Try it
Quote all of the data exactly as given. Skip every picture it contains.

Recorded information
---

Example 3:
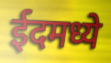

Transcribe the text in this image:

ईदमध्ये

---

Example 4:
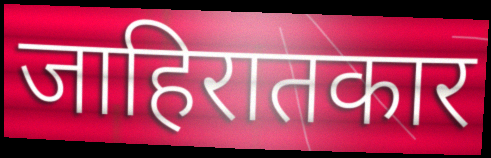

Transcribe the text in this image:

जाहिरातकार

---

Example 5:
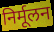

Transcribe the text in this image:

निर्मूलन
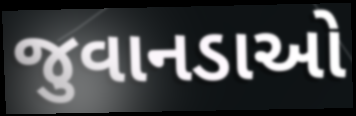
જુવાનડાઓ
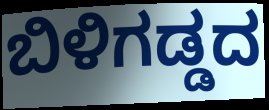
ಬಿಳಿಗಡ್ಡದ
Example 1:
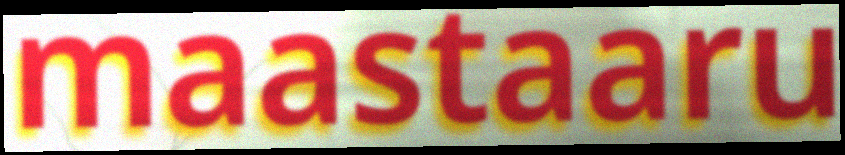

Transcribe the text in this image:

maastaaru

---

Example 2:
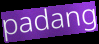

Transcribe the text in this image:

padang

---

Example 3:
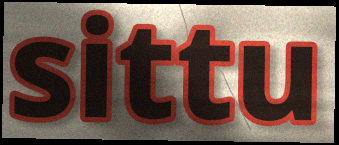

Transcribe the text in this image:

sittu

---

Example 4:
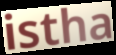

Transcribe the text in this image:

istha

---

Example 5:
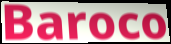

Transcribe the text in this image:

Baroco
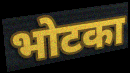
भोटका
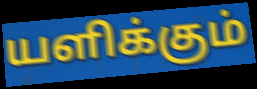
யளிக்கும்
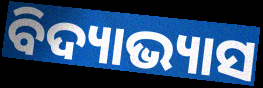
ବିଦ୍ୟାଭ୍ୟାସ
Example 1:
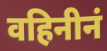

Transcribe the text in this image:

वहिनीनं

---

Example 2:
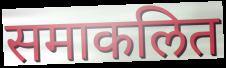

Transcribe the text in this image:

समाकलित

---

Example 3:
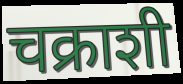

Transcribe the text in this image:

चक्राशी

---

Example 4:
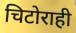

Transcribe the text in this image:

Finished exercise
---

Example 3:

Transcribe the text in this image:

ईदमध्ये

---

Example 4:

Transcribe the text in this image:

जाहिरातकार

---

Example 5:

Transcribe the text in this image:

निर्मूलन
જુવાનડાઓ
ಬಿಳಿಗಡ್ಡದ
Example 1:

Transcribe the text in this image:

maastaaru

---

Example 2:

Transcribe the text in this image:

padang

---

Example 3:

Transcribe the text in this image:

sittu

---

Example 4:

Transcribe the text in this image:

istha

---

Example 5:

Transcribe the text in this image:

Baroco
भोटका
யளிக்கும்
ବିଦ୍ୟାଭ୍ୟାସ
Example 1:

Transcribe the text in this image:

वहिनीनं

---

Example 2:

Transcribe the text in this image:

समाकलित

---

Example 3:

Transcribe the text in this image:

चक्राशी

---

Example 4:

Transcribe the text in this image:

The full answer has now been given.